Volunteers from various local NGOs came together in a conference to encourage and strengthen the interaction between volunteers and society in active citizenship and the creation of improved structures.
Organised by the National Council of Women (NCW) in collaboration with the Domestic Violence Commission, Nature Trust Malta and the National Youth Council, the conference is the EU flagship project for Malta for the European Year of Volunteering aimed at strengthening the Maltese voluntary sector.
Yesterday’s meeting was one of many activities which will be held throughout the year in order to put across a plan of action for the EU and local authorities to engage citizens further in the voluntary sector.
Those present discussed and exchanged their views on their experiences, good practices and how to increase the voluntary sector’s visibility to create an environment conducive to volunteering.
Some of the volunteers present, predominantly women, said it is high time to exactly quantify how much volunteering contributes to the Maltese economy. Others pressed to reduce fragmentation in the sector to give a better service.
Addressing the conference, Education, Employment and Family Minister Dolores Cristina said that she became more aware of society’s hidden problems through volunteering with the NCW when they had started lobbying on awareness about domestic violence.
“It is difficult to quantify volunteering but it is easy to quantify the personal satisfaction gained from it. It is important that from a young age, children are involved in volunteering to nurture generosity and other values. Volunteering brings about a tangible change in people. It should be acknowledged by formal education and therefore the government started recognising young people’s experience in voluntary work on their school leaving certificates,” she said.

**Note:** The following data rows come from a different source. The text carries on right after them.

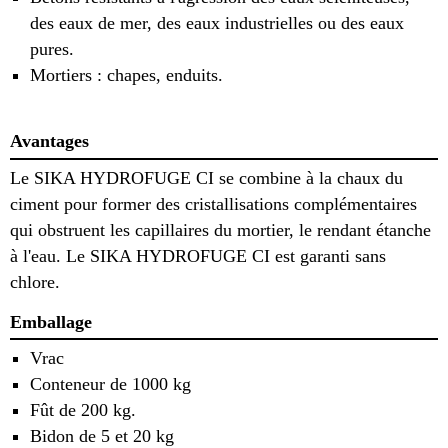
des eaux de mer, des eaux industrielles ou des eaux
pures.
Mortiers : chapes, enduits.
Avantages
Le SIKA HYDROFUGE CI se combine à la chaux du
ciment pour former des cristallisations complémentaires
qui obstruent les capillaires du mortier, le rendant étanche
à l'eau. Le SIKA HYDROFUGE CI est garanti sans
chlore.
Emballage
Vrac
Conteneur de 1000 kg
Fût de 200 kg.
Bidon de 5 et 20 kg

On volunteering legislation, she said that after some years on the backburner the law was introduced a few years ago, however, it needs some fine-tuning and the rationale behind it needs to be explained better. The law should not be disturbing but facilitating voluntary work as NGOs become more professional, she added.
The head of the European Commission Representation in Malta, Martin Bugelli, said volunteering is not just a hobby.
“Volunteering reaches out to where the state does not. It is about giving up something for others be it money, time or skills. It is important to rekindle society’s interest in giving and helping others,” he said.
€10 million were forked out by the EU to finance the year dedicated to volunteering. €2 million were used for the preparations while €8 million were spent on organising activities throughout the year.
According to surveys by the National Statistics Office, there are some 30,000 Maltese people carrying out voluntary work for at least 20 hours a week. This does not include others who volunteer informally and less regularly, therefore the actual Maltese people’s involvement is much higher than that.
Voluntary Organisations Council president Robert Farrugia said he feels like one of many volunteers who would like to inspire and encourage others to start volunteering in a myriad of sectors from disability, art, culture, sport or humanitarian work.
“It is clear that the challenges for Maltese NGOs are finances, human resources, renewing themselves with society’s needs and responding with a way forward. Together with new people we can overcome these challenges,” Mr Farrugia said.